Dengan demikian pengalaman Bunda Elisabeth ini mengajak para suster sebagai generasi penerus kongregasi bahwa Kristus menanggung sengsara

bersama kita dan bersama mereka yang menderita. Identifikasi dengan Yesus yang menderita sungguh meneguhkan, menguatkan Bunda Elisabeth juga para suster CB sehingga semakin disadarkan pula bahwa Allah tak pernah meninggalkan umat-Nya (EG, no. 65).

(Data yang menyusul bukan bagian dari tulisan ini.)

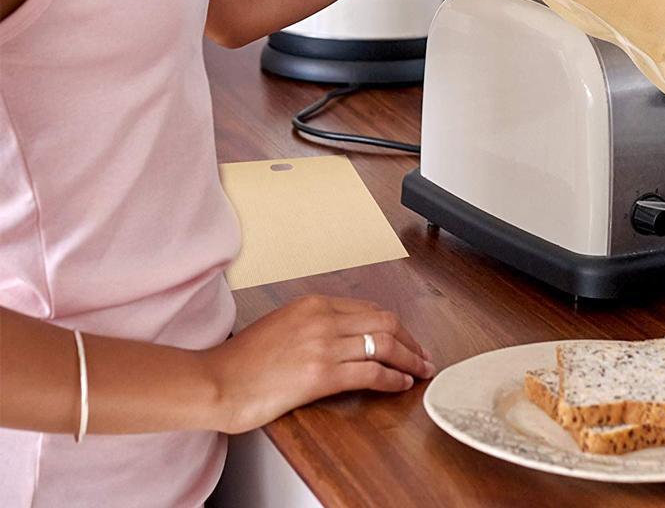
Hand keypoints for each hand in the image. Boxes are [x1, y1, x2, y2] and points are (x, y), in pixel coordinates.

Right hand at [202, 295, 435, 433]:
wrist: (216, 382)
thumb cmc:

c. Doa menggerakan kita untuk ikut ambil bagian dalam Duka-Nya

Sebagaimana yang dialami Bunda Elisabeth bahwa pengalaman perjumpaan dengan Yesus yang tersalib melahirkan cinta yang mendalam sehingga ia memiliki kerinduan akan pengabdian cinta”….Semoga hatiku bernyala-nyala karena cinta, buatlah aku cakap dalam pengabdian-Mu…” (EG, no. 39). Ikut ambil bagian berarti terlibat dalam pengabdian kerasulan kongregasi. Pengalaman doa dan dari gerakkan cinta Allah inilah yang menjadi bagian hakiki dalam seluruh pelayanan kerasulan Bunda Elisabeth juga para suster di zaman ini. Allah lah yang memprakarsai seluruh pelayanan kita. Pengalaman dicintai Allah telah mendorong dan menggerakkan Bunda Elisabeth untuk ambil bagian dalam Duka-Nya.

Persatuan dengan Allah yang dialami dalam pengalaman mistik telah memampukannya untuk menangkap keprihatinan Allah akan keselamatan manusia. Inilah yang mendorong Bunda Elisabeth untuk “minta bagian” untuk “dilibatkan”, diikutsertakan dalam karya keselamatan Allah dan hal tersebut merupakan kebahagiaan serta ucapan syukur yang mendalam kepada Allah (EG, no. 100). Demikian pula dengan kita para suster CB, diajak untuk ikut serta ambil bagian dalam Duka-Nya dalam hidup dan pelayanan kita (KP, 2011: 51).